Они назубок знали все маневры летчиков: полубочки, боевые развороты, мертвые петли, парашютирование — промельк свастики, проблеск красной звезды — и кричали ура, когда их летуньи поднимались в воздух, чтобы затравить самолет люфтваффе, и смотрели, как девушки взлетают и падают, сгорая. Они обучали собак носить мины и пронзительным свистом заставляли их заползать под танки врага. То, что оставалось на поле боя, патрулировали вороны, жирея на мертвечине, а потом и самих ворон подстреливали и съедали. Природа вывернулась наизнанку — утра были темны от поднятой бомбами пыли, по ночам пожары освещали землю на километры вокруг. Дни лишились названий, впрочем, по воскресеньям до солдат иногда долетали над мерзлыми равнинами хвалы, которые фрицы возносили своему богу. И им тоже, впервые за десятилетия, дозволили иметь собственных богов, — они шли в бой, беря с собой крестики, четки, талиты. Годились любые иконки — от Бога до Павлика и Ленина. Солдаты с удивлением смотрели, как православные попы и даже раввины благословляют танки, но и благословения не удерживали их от сдачи позиций.
Отступая, они взрывали, чтобы ничего не досталось врагу, мосты, построенные их братьями, не оставляли камня на камне от сыромятен своих отцов, резали ацетиленовыми горелками опоры электрических линий, гнали к обрывам скот, сносили доильни, лили бензин сквозь настилы силосных ям, рубили телеграфные столбы, отравляли колодцы, разбивали в щепу заборы и раздирали на доски амбары.

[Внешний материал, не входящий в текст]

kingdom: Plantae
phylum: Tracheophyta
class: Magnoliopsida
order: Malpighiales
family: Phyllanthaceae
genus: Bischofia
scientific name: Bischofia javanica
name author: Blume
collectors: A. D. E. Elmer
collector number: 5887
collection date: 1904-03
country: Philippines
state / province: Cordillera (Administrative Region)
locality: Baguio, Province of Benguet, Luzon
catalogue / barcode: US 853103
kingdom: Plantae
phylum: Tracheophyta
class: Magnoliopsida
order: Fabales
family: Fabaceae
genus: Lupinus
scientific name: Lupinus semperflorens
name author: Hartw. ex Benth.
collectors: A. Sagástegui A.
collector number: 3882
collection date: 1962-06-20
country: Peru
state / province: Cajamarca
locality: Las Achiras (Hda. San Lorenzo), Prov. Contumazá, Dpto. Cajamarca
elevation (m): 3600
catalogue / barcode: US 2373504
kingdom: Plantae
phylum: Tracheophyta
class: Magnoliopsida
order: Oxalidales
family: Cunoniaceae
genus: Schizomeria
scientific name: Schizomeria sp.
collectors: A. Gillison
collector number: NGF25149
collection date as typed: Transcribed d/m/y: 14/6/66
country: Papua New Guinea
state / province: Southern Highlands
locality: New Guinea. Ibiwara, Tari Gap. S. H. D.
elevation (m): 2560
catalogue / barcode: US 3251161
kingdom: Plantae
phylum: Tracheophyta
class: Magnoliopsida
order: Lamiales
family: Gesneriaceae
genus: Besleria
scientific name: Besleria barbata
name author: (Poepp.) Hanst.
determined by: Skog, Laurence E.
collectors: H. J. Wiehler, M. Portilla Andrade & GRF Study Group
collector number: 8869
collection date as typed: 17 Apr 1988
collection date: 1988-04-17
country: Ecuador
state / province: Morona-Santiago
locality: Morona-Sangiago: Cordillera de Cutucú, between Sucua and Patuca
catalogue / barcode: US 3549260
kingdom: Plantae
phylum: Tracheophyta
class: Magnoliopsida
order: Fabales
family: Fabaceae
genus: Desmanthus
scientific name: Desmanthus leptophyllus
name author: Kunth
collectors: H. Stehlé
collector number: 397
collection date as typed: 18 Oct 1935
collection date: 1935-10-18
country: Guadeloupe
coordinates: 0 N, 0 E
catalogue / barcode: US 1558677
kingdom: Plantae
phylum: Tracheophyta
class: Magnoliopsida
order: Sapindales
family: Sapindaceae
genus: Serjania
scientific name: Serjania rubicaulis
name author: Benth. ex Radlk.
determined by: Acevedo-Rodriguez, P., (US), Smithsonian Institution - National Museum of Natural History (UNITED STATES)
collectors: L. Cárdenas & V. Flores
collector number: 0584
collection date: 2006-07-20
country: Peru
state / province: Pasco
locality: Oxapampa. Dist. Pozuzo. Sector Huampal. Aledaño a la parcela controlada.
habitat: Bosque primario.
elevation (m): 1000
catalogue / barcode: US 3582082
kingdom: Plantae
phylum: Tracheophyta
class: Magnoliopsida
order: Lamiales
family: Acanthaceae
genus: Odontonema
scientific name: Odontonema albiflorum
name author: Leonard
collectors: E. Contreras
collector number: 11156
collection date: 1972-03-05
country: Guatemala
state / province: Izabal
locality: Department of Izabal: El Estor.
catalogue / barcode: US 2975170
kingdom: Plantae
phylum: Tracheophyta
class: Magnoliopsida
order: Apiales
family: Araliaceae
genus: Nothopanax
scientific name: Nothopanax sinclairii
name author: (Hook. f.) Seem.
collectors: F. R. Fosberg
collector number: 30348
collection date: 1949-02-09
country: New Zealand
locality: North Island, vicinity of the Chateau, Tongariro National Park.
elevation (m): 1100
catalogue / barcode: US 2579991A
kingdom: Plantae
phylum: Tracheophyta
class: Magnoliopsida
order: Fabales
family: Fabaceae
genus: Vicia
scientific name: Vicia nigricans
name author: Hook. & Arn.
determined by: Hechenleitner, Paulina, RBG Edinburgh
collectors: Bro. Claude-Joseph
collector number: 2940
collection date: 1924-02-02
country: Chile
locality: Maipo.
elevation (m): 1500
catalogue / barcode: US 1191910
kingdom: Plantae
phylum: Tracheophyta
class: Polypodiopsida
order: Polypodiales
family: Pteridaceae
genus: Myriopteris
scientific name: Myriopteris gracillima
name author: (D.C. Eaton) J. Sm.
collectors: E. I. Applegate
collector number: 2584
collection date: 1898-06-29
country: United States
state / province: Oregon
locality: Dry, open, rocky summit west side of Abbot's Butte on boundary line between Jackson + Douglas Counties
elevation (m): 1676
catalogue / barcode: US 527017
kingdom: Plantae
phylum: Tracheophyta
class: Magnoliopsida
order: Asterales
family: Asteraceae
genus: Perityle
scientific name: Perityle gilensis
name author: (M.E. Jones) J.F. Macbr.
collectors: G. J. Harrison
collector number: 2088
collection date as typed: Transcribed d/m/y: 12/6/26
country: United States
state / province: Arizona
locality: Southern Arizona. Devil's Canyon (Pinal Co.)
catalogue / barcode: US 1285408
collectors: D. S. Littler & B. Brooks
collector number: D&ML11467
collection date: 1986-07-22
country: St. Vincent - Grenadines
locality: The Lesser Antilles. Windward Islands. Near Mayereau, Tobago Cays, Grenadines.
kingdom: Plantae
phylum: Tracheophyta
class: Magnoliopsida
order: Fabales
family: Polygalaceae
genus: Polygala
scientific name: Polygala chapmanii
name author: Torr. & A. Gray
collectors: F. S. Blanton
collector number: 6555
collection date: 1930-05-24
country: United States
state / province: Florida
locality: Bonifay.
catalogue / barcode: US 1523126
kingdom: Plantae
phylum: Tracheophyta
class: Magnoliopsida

А когда наступали — на третью зиму, так распорядилась война, — то шли вперед и поражались тому, что нашелся же гад, учинивший такое с их родиной.
Живые уходили на запад, изувеченными набивали вагоны для скота, и паровозы медленно тянули их на восток по промерзшим степям. Они жались друг к другу, вглядываясь в любой свет, какой пробивался сквозь щели дощатых стен. В середке каждого вагона стояло железное ведро, а в нем горел костерок. Раненые шарили под мышками или в паху и, набрав пригоршню вшей, бросали их в огонь. Они прижимали к ранам ломти хлеба, чтобы остановить кровь. На стоянках кого-то из них вытаскивали из вагона, укладывали в телеги и везли в госпитали, школы, клиники. Жители деревень шли, чтобы встретить их, приносили подарки. Оставшиеся в поезде слышали, как их товарищи отъезжают, хлебнув водки и пожелав всем победы. И все же никакой логики в этом путешествии не было — порою поезда громыхали, не останавливаясь, через родные города раненых, и те, у кого сохранились ноги, пытались выбить доски из стен вагонов, и охрана расстреливала их за нарушение приказа и оставляла замерзать на путях, а после, ночью, родные убитого, прослышав, что их сын и брат принял смерть всего в нескольких километрах от дома, брели, проваливаясь в снег, несли свечи.